The difficulty here is that the concept of "fakeness" is a spectrum rather than a binary. (Like all categories we use to divide the world.) For photography, the standard of "realness" is usually defined by the information received by an optical sensor: the light captured when you take the photo. You can then edit this information pretty extensively the way professional photographers tweak RAW images and adjust color, exposure, contrast, and so on, but the end result is not fake. In this particular case, though, the Moon images captured by Samsung’s phone seem less the result of optical data and more the product of a computational process. In other words: it’s a generated image more than a photo.
Some may not agree with this definition, and that’s fine. Drawing this distinction is also going to become much trickier in the future. Ever since smartphone manufacturers started using computational techniques to overcome the limits of smartphones’ small camera sensors, the mix of "optically captured" and "software-generated" data in their output has been shifting.
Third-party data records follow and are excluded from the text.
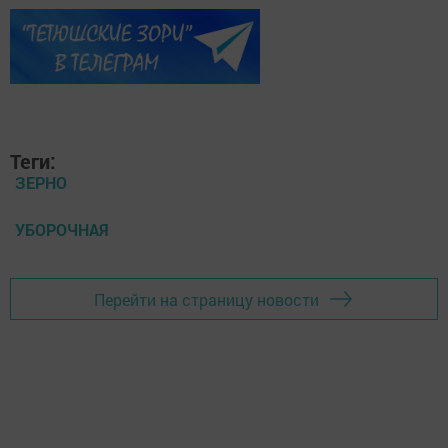
Теги:
ЗЕРНО
УБОРОЧНАЯ
Перейти на страницу новости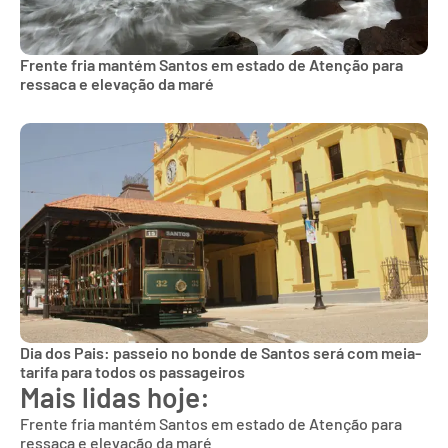
Frente fria mantém Santos em estado de Atenção para
ressaca e elevação da maré
Dia dos Pais: passeio no bonde de Santos será com meia-
tarifa para todos os passageiros
Mais lidas hoje:
Frente fria mantém Santos em estado de Atenção para
ressaca e elevação da maré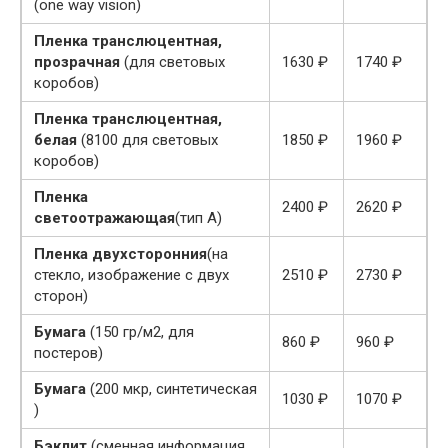
(one way vision)
Пленка транслюцентная,
прозрачная
(для световых
1630 ₽
1740 ₽
коробов)
Пленка транслюцентная,
белая
(8100 для световых
1850 ₽
1960 ₽
коробов)
Пленка
2400 ₽
2620 ₽
светоотражающая
(тип А)
Пленка двухсторонния
(на
стекло, изображение с двух
2510 ₽
2730 ₽
сторон)
Бумага
(150 гр/м2, для
860 ₽
960 ₽
постеров)
Бумага
(200 мкр, синтетическая
1030 ₽
1070 ₽
)
Бэклит
(сменная информация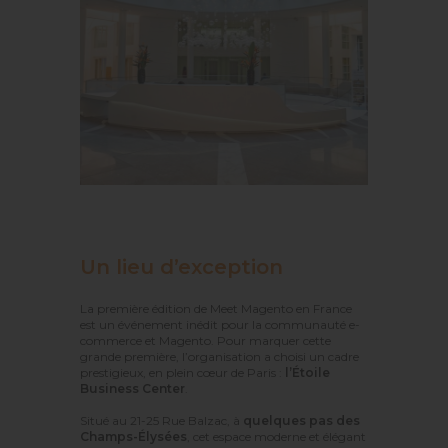
Un lieu d’exception
La première édition de Meet Magento en France
est un événement inédit pour la communauté e-
commerce et Magento. Pour marquer cette
grande première, l’organisation a choisi un cadre
prestigieux, en plein cœur de Paris :
l’Étoile
Business Center
.
Situé au 21-25 Rue Balzac, à
quelques pas des
Champs-Élysées
, cet espace moderne et élégant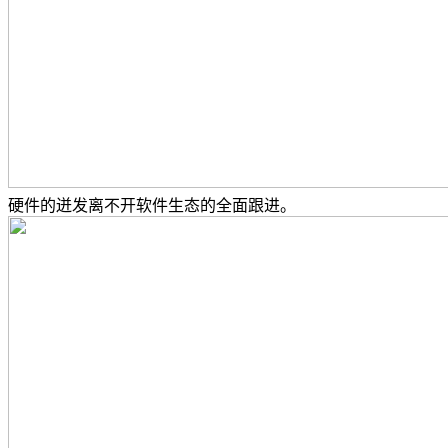
硬件的迸发离不开软件生态的全面跟进。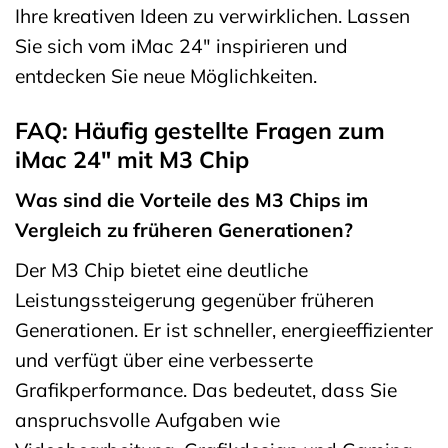
Ihre kreativen Ideen zu verwirklichen. Lassen
Sie sich vom iMac 24″ inspirieren und
entdecken Sie neue Möglichkeiten.
FAQ: Häufig gestellte Fragen zum
iMac 24″ mit M3 Chip
Was sind die Vorteile des M3 Chips im
Vergleich zu früheren Generationen?
Der M3 Chip bietet eine deutliche
Leistungssteigerung gegenüber früheren
Generationen. Er ist schneller, energieeffizienter
und verfügt über eine verbesserte
Grafikperformance. Das bedeutet, dass Sie
anspruchsvolle Aufgaben wie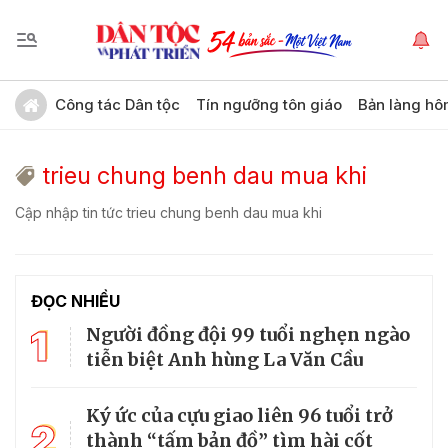
Công tác Dân tộc
Tín ngưỡng tôn giáo
Bản làng hô
trieu chung benh dau mua khi
Cập nhập tin tức trieu chung benh dau mua khi
ĐỌC NHIỀU
1
Người đồng đội 99 tuổi nghẹn ngào
tiễn biệt Anh hùng La Văn Cầu
Ký ức của cựu giao liên 96 tuổi trở
2
thành “tấm bản đồ” tìm hài cốt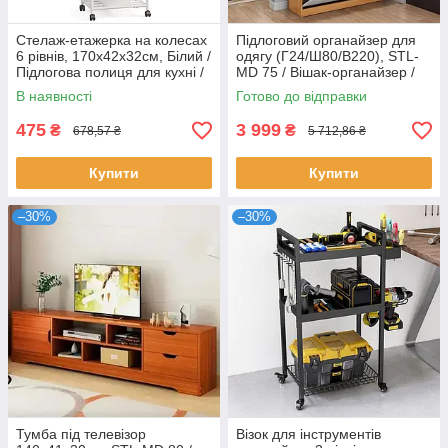
Стелаж-етажерка на колесах
Підлоговий органайзер для
6 рівнів, 170х42х32см, Білий /
одягу (Г24/Ш80/В220), STL-
Підлогова полиця для кухні /
MD 75 / Вішак-органайзер /
Полиця-етажерка
Вішалка в передпокій
В наявності
Готово до відправки
475
3 999
₴
₴
678,57 ₴
5 712,86 ₴
Купити
Купити
–30%
–30%
Тумба під телевізор
Візок для інструментів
We’re certainly heading to a future where techniques like Samsung’s "detail improvement engine" will become more common and applied more widely. You could train "detail improvement engines" on all sorts of data, like the faces of your family and friends to make sure you never take a bad photo of them, or on famous landmarks to improve your holiday snaps. In time, we’ll probably forget we ever called such images fake.
But for now, Samsung’s Moon imagery sticks out, and I think this is because it’s a particularly convenient application for this sort of computational photography. For a start, Moon photography is visually amenable. The Moon looks more or less the same in every picture taken from Earth (ignoring librations and rotational differences), and while it has detail, it doesn’t have depth. That makes AI enhancements relatively straightforward to add. And secondly: Moon photography is marketing catnip because a) everyone knows phones take bad pictures of the Moon and b) everyone can test the feature for themselves. That’s made it an easy way for Samsung to illustrate the photographic prowess of its phones.
It’s this viral appeal that’s gotten the company into trouble. Without properly explaining the feature, Samsung has allowed many people to confuse its AI-improved images for a physics-defying optical zoom that cannot fit in a smartphone. In turn, that’s made others keen to debunk the images (because the tech world loves a scandal). Samsung doesn’t exactly claim its Moon shots are representative of all its zoom photography, but a consumer would be forgiven for thinking this, so it’s worth emphasizing what’s really going on.
Ultimately, photography is changing, and our understanding of what constitutes a "real photo" will change with it. But for the time being, it seems fair to conclude that Samsung’s Moon photographs are more fake than real. Presumably, in a few years’ time, this may no longer hold. Samsung did not immediately respond to The Verge’s request for comment, but we’ll update this piece if they get back to us. In the meantime, if you’d like to take an unadulterated photo of the Moon using your Samsung device, just turn off the "Scene Optimizer" feature and get ready to snap a picture of a blurry circle in the sky.